A triangle is formed by randomly choosing three distinct points on the circumference of a circle and joining them. What is the probability that the formed triangle is an acute triangle?
This question has already been answered (see) as 3/4.
My question is what is the flaw in Lewis' original solution (see)? This solution considers the shaded area outside the circle formed from two sides (shown in the figure) and gives different probabilities depending on which side is chosen.
I think that you didn't read carefully enough. Lewis Carroll is actually solving a different problem -- the probability that a random triangle is acute, not the probability that a random triangle whose vertices lie on a particular circle is acute.
You might want to consider the following apparent conundrum: if you pick 3 points in the plane, there's always a circle passing through them (unless they're collinear, which is a probability-zero event). So if we were considering that circle in the problem you stated, the probability that the triangle would be acute would be $\frac34$. But what Carroll observed was that this probability was zero. What's going on???
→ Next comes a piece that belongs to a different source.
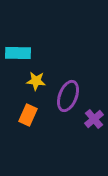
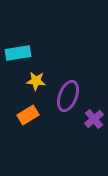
cyan rectangle: rotated 10 degrees counterclockwise
orange rectangle: rotated 35 degrees clockwise
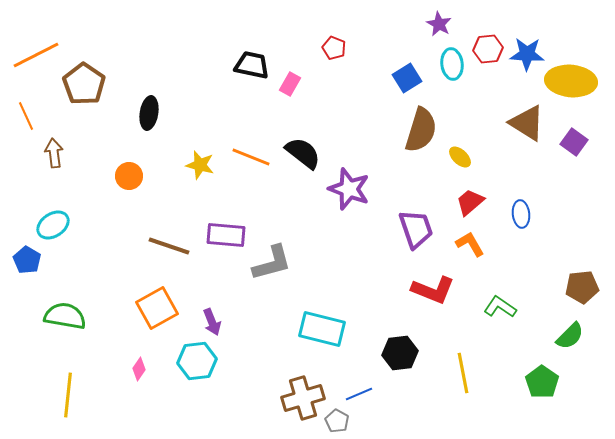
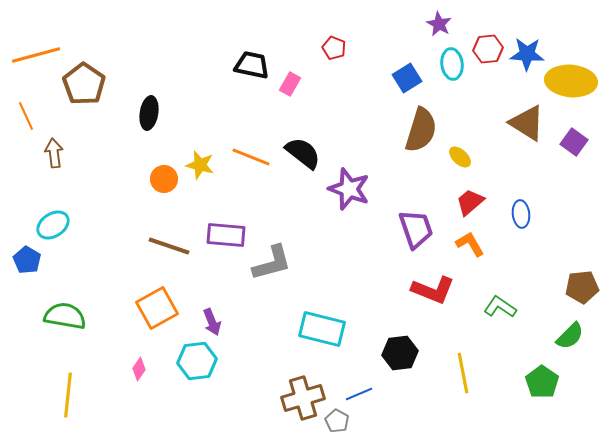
orange line at (36, 55): rotated 12 degrees clockwise
orange circle at (129, 176): moved 35 px right, 3 px down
BTW, Carroll's logic is a little suspect: he says that the great preponderance of points is outside the narrow shaded strip in Figure 1. But is the great preponderance of chosen points outside that strip? You might argue that by some sort of "equal areas give equal probabilities" argument it clearly is. Unfortunately, there's no probability distribution on the plane that gives equal probabilities to equal areas (and indeed, there's nothing corresponding to it on the real line, either). So Carroll's argument, although clever, misses out on a subtely.